Bradford City seems to have a bad name for its self. Yes – some parts of Bradford may be a little run down (like all cities) but if you can see past this and visit, you will be amazed with the wealth of history, abundance of spectacular buildings and lovely country side that Bradford homes.
Start by visiting Saltaire – a village in Bradford which is indeed designated as a World Heritage Site. It is named after Sir Titus Salt, who established a Textile Mill in the area in 1853.
What to do in Saltaire:
Textile Mill – You can easily spend the entire day exploring the old mill which is currently open to the public. You can wonder in free of charge and look at the wonderful gallery inside. On the first floor is an David Hockney exhibition. As you make your way up there are book shops, art shops and a cafe on the top floor. Browse all the interesting books, pieces of art and gifts.
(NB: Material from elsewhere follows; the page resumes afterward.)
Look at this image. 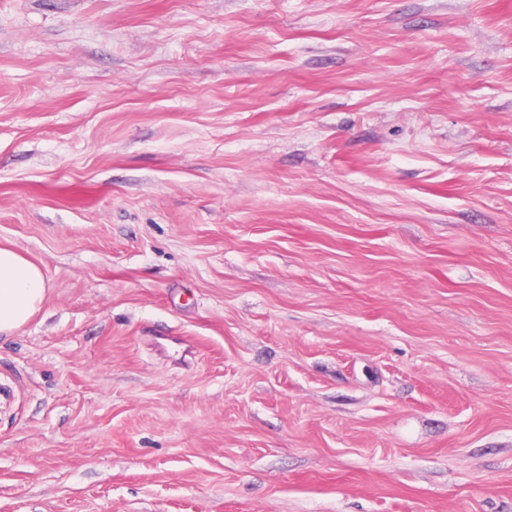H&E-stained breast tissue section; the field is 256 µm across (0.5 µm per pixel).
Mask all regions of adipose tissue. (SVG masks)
<instances>
[{"label":"adipose tissue","mask_w":512,"mask_h":512,"mask_svg":"<svg viewBox=\"0 0 512 512\" xmlns=\"http://www.w3.org/2000/svg\"><path fill=\"white\" fill-rule=\"evenodd\" d=\"M47 285L42 269L12 248L0 247V334L25 325L42 305Z\"/></svg>","instance_id":"1"}]
</instances>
Wonder the streets – It is definitely worth walking around Saltaire and looking at the architecture. the buildings are beautifully unique. Locally distinctive stone, mined from the area has been used to build all of the houses. As it is a UNESCO site, the buildings have been preserved. There are some quaint cafes to visit too.
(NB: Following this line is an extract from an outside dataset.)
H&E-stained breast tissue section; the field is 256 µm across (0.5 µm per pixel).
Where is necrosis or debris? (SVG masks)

Walk along the canal – the stretch of canal by Saltaire is magical. It is surround by lush, green fields, which home little ponies. It makes for a perfect Sunday afternoon walk.
Festivals – Before you visit have a google and see if any festivals are occurring – Saltaire Festivals. I was lucky enough to catch the The 9-18th September festival this year. There was free live music, many food stands and a tonne of people.
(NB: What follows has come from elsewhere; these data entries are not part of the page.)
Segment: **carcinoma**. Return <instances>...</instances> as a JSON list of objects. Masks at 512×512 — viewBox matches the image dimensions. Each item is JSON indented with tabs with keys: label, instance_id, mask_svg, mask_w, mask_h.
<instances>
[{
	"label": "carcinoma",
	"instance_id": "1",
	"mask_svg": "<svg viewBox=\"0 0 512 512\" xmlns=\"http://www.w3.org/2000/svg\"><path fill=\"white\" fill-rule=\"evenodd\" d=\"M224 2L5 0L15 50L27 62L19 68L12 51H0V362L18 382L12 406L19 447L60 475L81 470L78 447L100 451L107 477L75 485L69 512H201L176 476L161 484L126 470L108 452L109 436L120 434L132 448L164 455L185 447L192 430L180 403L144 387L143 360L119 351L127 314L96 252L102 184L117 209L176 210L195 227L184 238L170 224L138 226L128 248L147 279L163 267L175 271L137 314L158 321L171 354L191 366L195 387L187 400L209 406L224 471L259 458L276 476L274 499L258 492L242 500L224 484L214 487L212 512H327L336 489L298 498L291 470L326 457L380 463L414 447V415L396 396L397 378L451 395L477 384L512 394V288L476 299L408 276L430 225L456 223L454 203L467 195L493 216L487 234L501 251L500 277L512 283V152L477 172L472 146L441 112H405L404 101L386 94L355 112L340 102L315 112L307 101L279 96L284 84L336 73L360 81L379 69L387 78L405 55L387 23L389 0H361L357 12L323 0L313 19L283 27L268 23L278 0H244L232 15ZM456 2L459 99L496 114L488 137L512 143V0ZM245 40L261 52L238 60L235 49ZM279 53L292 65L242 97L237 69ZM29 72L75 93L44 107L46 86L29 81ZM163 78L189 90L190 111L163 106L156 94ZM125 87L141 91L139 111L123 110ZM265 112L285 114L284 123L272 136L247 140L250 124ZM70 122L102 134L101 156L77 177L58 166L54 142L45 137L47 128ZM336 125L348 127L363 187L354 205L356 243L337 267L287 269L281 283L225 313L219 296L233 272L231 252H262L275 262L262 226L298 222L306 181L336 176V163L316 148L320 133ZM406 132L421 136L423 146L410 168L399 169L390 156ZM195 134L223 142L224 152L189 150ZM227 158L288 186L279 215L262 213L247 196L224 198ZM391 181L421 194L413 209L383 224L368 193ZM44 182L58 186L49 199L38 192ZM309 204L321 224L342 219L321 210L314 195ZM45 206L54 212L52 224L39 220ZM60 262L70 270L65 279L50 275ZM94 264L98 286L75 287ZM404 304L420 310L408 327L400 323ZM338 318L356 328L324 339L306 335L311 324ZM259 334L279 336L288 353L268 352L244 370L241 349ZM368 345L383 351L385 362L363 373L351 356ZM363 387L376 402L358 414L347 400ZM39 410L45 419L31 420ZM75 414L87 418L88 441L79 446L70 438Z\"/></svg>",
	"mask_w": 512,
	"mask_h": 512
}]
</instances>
It is a 15 mile journey from Leeds City Center to Saltaire, along the Leeds Canal. It is the perfect bike ride being largely flat and not too strenuous. You can take multiple breaks on the benches overlooking the still, peaceful and picturesque canal. If need be, there is a train station in Saltaire so you can take the train back to Leeds. Or indeed you can reach Saltaire by rail from wherever you may be.